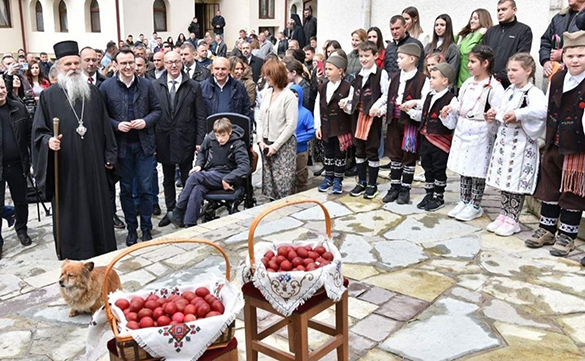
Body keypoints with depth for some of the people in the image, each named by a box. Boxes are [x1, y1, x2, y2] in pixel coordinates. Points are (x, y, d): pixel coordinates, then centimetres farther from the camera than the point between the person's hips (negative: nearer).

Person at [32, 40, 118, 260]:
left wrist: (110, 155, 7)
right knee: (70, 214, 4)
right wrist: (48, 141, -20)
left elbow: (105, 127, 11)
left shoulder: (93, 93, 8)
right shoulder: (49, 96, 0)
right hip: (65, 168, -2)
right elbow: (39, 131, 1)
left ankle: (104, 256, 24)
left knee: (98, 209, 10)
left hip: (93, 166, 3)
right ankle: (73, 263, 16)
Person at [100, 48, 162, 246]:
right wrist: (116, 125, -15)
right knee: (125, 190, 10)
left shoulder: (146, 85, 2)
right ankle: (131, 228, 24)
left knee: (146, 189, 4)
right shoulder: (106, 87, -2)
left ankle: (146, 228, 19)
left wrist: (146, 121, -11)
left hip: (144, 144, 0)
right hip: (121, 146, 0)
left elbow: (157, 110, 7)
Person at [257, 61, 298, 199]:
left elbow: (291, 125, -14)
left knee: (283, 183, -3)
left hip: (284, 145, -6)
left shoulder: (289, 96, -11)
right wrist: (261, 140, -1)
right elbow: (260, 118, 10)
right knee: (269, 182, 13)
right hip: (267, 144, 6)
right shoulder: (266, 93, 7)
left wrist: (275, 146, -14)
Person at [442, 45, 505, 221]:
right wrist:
○ ○ ○ ○ ○ ○ ○
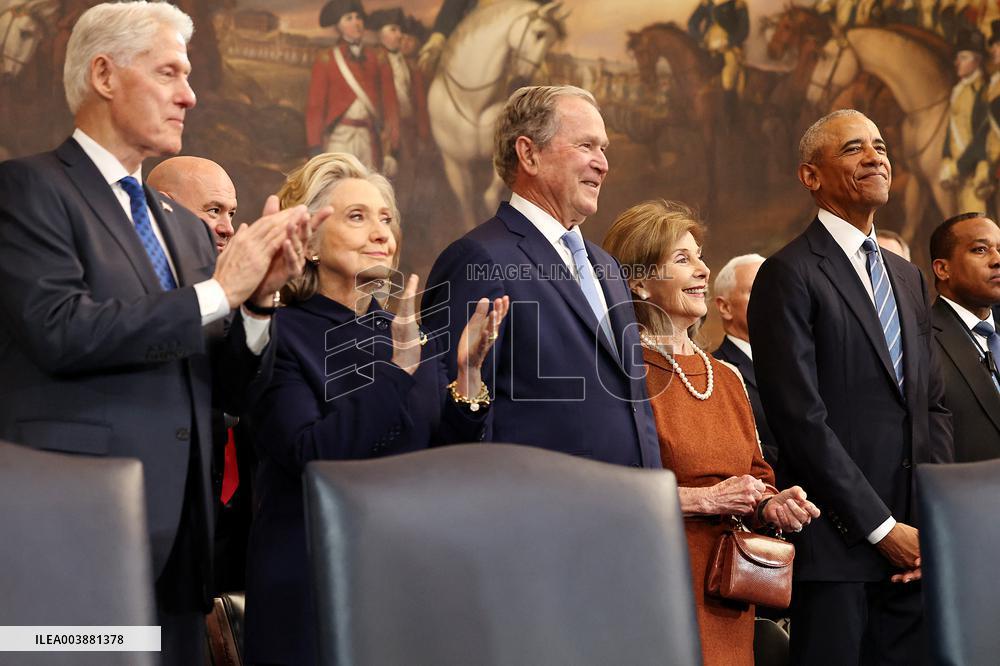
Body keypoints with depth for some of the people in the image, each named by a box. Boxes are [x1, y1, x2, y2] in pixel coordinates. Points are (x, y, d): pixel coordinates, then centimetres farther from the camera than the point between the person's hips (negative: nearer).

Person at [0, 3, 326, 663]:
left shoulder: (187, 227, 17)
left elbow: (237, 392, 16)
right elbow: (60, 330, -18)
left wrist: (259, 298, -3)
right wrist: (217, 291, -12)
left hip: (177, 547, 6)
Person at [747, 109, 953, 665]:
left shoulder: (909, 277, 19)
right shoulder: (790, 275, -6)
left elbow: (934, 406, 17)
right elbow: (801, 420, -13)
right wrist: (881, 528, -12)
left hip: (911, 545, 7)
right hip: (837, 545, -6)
○ ○ ○ ○ ○ ○ ○
> **ACTION ITEM**: Look through the records above and please copy every line in which the string "knee" occurs.

> **RESPONSE TO THE TASK**:
right knee: (70, 214, 4)
left knee: (98, 209, 10)
right knee: (125, 190, 10)
left knee: (146, 189, 4)
left knee: (283, 183, -3)
right knee: (269, 182, 13)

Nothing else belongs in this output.